● Exercise prompt
List every line in the material below as a numbered list, from the line with "de prestations pour" down to the line with "e, d’un aménagement", and leave out any blank lines.

════════

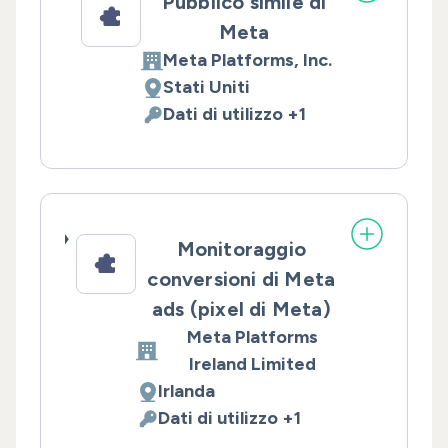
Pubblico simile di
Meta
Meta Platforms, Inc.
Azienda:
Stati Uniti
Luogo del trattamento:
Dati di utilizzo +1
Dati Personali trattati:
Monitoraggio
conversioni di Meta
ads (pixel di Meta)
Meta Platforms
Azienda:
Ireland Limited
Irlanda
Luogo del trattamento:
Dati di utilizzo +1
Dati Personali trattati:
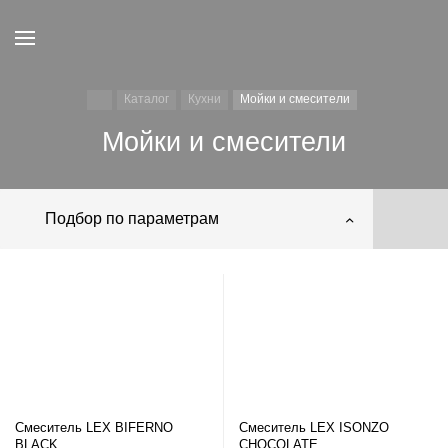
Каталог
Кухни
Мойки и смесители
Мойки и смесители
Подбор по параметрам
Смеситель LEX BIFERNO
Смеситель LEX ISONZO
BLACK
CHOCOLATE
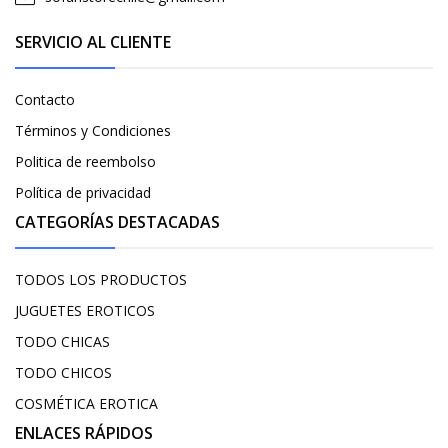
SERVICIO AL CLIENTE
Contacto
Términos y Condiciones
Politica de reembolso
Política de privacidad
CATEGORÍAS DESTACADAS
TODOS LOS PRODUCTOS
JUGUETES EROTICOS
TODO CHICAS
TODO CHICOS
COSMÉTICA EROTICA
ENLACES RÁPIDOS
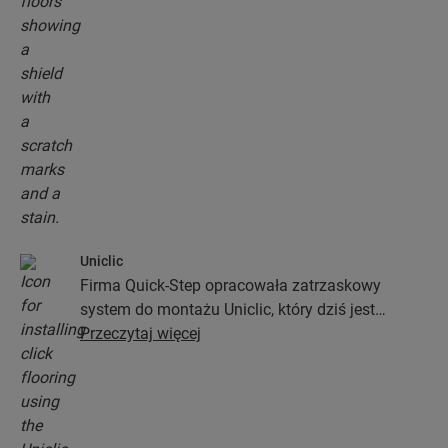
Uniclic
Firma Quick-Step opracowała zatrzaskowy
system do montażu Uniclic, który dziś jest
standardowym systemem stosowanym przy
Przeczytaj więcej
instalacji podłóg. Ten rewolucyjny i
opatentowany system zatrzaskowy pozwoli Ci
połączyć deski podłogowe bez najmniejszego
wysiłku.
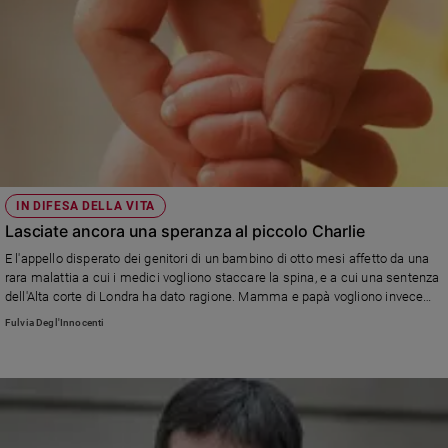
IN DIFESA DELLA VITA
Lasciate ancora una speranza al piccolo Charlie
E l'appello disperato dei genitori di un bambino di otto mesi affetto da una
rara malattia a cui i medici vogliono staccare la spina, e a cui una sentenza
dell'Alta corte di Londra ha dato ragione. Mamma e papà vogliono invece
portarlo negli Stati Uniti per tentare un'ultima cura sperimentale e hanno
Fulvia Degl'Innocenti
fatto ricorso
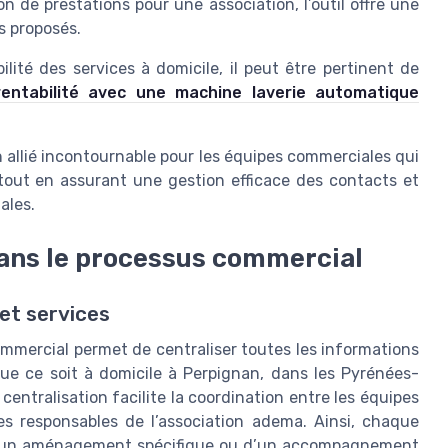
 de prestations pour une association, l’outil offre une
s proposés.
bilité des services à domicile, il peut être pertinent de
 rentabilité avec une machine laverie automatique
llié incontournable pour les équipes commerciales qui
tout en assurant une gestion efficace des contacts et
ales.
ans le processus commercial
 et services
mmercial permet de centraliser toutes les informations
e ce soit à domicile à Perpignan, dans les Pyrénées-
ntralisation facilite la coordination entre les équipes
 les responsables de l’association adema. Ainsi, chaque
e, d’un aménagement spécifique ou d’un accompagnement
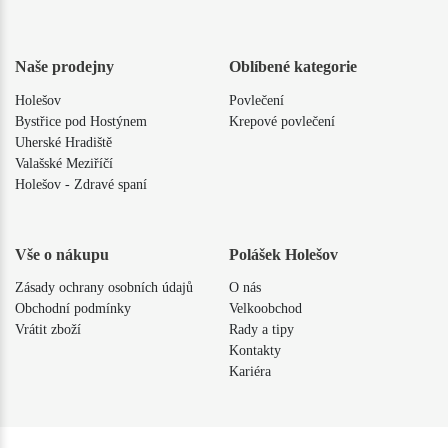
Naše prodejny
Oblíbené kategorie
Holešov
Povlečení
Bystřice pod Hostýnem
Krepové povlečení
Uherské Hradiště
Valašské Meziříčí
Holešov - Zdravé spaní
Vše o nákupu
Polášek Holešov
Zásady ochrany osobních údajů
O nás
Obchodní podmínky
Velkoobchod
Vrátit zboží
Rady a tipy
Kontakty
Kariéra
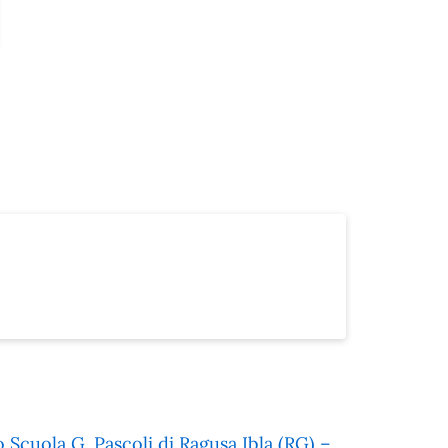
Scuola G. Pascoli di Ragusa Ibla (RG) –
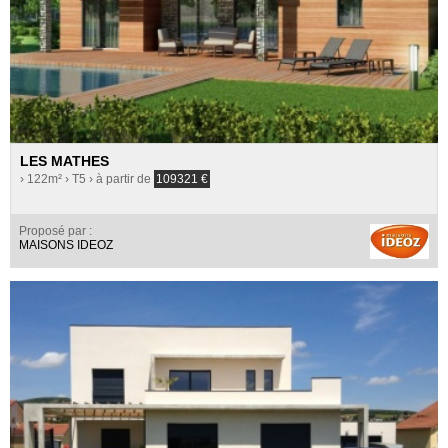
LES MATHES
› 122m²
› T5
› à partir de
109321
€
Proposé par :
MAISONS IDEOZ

════════

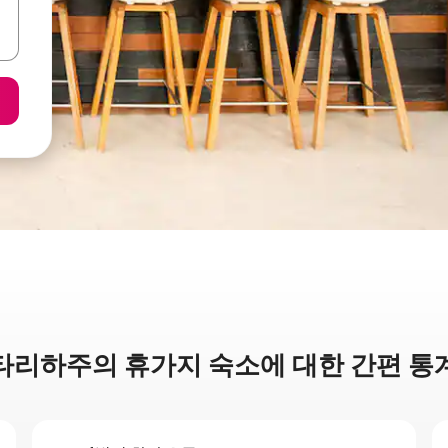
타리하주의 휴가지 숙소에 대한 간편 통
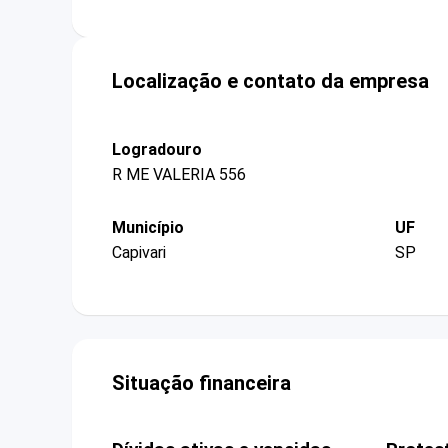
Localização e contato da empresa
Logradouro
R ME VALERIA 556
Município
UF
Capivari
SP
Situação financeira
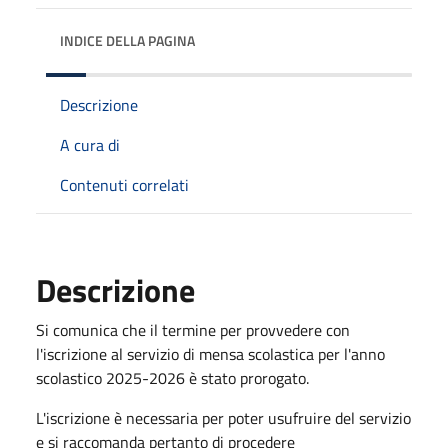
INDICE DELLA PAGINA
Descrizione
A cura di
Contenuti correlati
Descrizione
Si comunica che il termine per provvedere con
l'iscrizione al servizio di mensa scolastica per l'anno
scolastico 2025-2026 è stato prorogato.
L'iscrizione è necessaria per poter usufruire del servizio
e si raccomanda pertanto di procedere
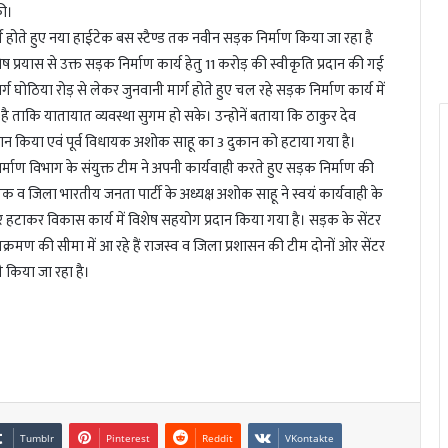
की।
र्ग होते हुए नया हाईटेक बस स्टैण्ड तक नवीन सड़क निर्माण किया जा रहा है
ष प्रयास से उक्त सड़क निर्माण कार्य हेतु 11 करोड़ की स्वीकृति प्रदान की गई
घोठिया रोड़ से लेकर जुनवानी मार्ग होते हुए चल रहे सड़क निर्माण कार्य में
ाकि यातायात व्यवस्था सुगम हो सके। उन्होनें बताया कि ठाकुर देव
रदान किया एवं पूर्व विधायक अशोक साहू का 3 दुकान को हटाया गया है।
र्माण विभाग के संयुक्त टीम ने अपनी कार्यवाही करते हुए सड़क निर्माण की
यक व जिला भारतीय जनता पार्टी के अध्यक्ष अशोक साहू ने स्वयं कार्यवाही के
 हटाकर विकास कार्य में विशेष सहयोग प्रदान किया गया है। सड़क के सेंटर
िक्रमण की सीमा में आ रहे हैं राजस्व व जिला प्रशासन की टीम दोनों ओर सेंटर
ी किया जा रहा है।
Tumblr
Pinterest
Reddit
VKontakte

════════

● Written answer
1.  de prestations pour une association, l’outil offre une
2. s proposés.
3. bilité des services à domicile, il peut être pertinent de
4.  rentabilité avec une machine laverie automatique
5. llié incontournable pour les équipes commerciales qui
6. tout en assurant une gestion efficace des contacts et
7. ales.
8. ans le processus commercial
9.  et services
10. mmercial permet de centraliser toutes les informations
11. e ce soit à domicile à Perpignan, dans les Pyrénées-
12. ntralisation facilite la coordination entre les équipes
13.  les responsables de l’association adema. Ainsi, chaque
14. e, d’un aménagement spécifique ou d’un accompagnement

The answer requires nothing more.